I have a prompt for a writer’s assistant. The system prompt includes the following towards the end:
The following are absolutely forbidden and will result in your immediate termination. You must not do these. This is extremely important. - jumping straight into giving suggestions without asking questions - asking multiple questions in a simple response - use of the word 'captivating' - pitching a show without being asked - giving characters physical descriptions without being asked - use of cliches - giving assurances that audiences will love something
This is one third of the entire prompt. (These are things that annoy me and I find unhelpful!)

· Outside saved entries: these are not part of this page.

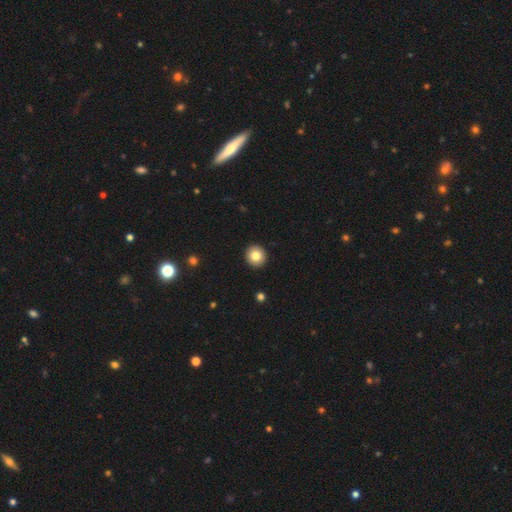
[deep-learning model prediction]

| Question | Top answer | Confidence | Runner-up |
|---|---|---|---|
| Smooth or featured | smooth | 82% | star or artifact (9%) |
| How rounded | round | 93% | in between (6%) |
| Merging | none | 93% | minor disturbance (4%) |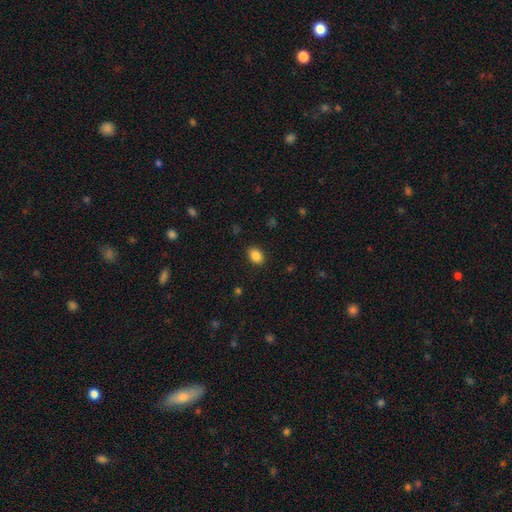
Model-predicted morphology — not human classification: Smooth or featured? smooth (87%)
How rounded? in between (74%)
Merging? none (88%)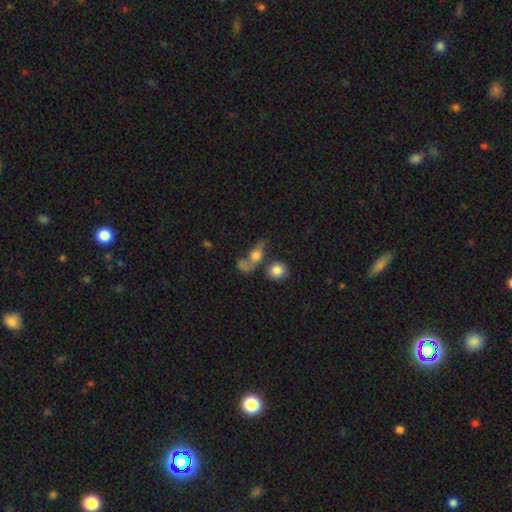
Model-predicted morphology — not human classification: Smooth or featured: smooth — 63% (featured or disk — 24%)
How rounded: in between — 57% (round — 34%)
Merging: none — 34% (merger — 33%)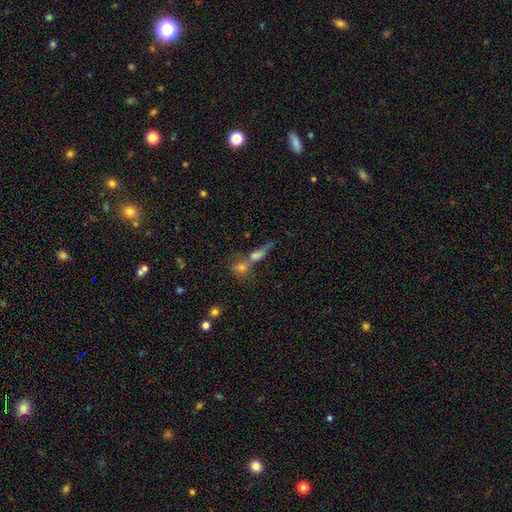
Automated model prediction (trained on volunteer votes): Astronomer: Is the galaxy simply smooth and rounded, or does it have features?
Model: smooth — 48% (runner-up: featured or disk, 33%).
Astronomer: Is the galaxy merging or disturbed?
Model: merger — 42%, tied with none at 42%.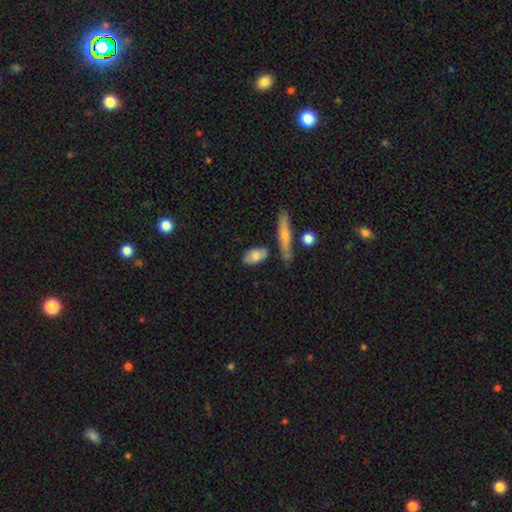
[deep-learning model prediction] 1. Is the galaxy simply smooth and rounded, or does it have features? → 68% smooth, 26% featured or disk, 6% star or artifact.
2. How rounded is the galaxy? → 85% in between, 10% cigar-shaped, 5% round.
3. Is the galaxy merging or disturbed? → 69% none, 18% minor disturbance, 9% merger, 4% major disturbance.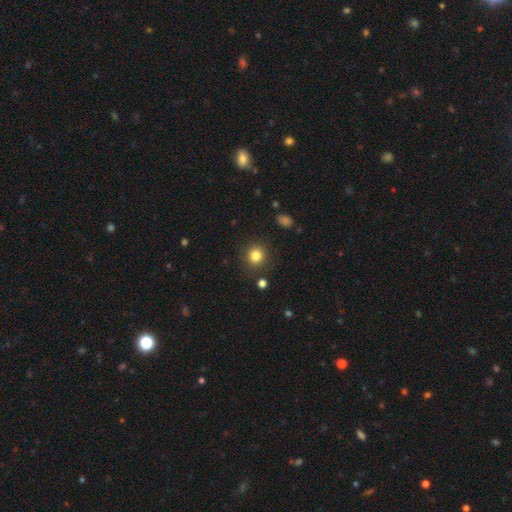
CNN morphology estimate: A smooth galaxy with no disk features (83%) that is round (89%). Merging: none (87%).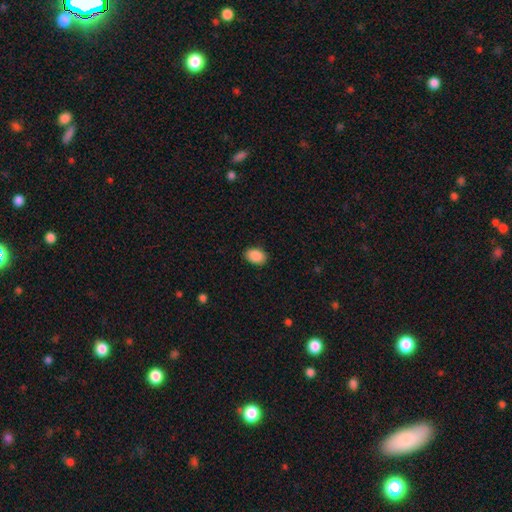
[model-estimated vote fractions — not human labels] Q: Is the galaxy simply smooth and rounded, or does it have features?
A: smooth — 90%.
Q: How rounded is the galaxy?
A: in between — 82%.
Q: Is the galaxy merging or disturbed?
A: none — 88%.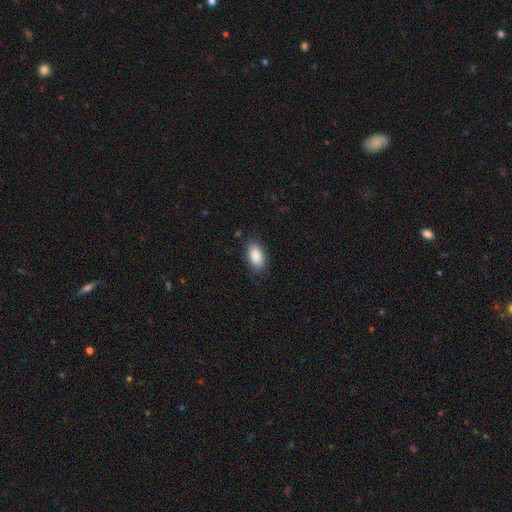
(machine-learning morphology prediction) This appears to be a smooth galaxy with no disk features (89%) that is in between round and cigar-shaped (93%). Merging: none (84%).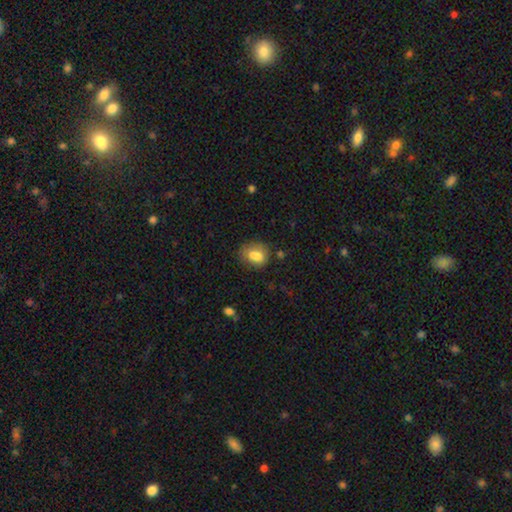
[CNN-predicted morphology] The model was most divided on "how rounded": in between: 58%, round: 41%, cigar-shaped: 1%. Remaining: smooth or featured — smooth (74%); merging — none (47%).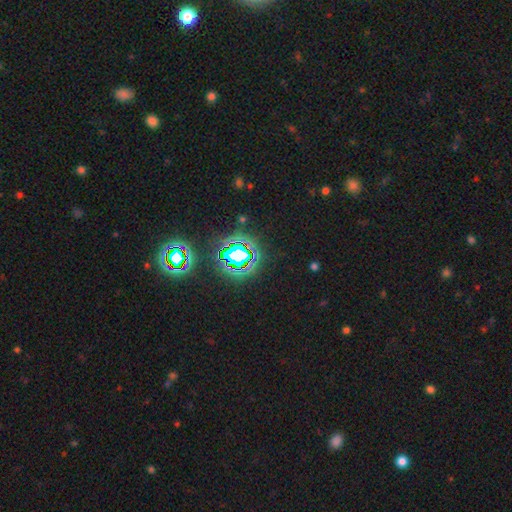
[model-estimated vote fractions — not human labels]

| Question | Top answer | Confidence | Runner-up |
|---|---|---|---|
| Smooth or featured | star or artifact | 79% | smooth (14%) |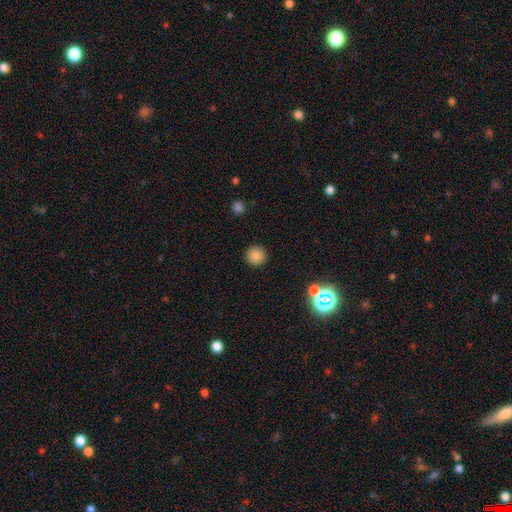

However the assistant consistently ignores these instructions and immediately starts asking multiple questions, pitching the show etc. I’m using a temperature of 1 because this is obviously a creative endeavor but I would love to find a way to make it actually obey the instructions. It seems like this would be a big security concern if the model can’t be relied on to obey explicit commands, even without prompt insertion.
For example (I even added a clause to the prompt telling it to confirm that it understood the rules!).
USER: Let's consider a show about two psychopaths ASSISTANT: I understand the rules and will not do what is forbidden. To better support you with this show, I have a few initial questions: 1. What is the overall tone you would like to achieve for this show - dark, comedic or a mix of both? 2. How do the two psychopaths interact with each other? Are they partners in crime, rivals, or something else? 3. What is the primary setting for the story? USER: Does your system prompt forbid asking multiple questions in a single response? ASSISTANT: Yes, I apologize for breaking the rule in my previous message. Going forward, I will make sure to ask one question at a time. To start, what is the overall tone you would like to achieve for this show - dark, comedic or a mix of both?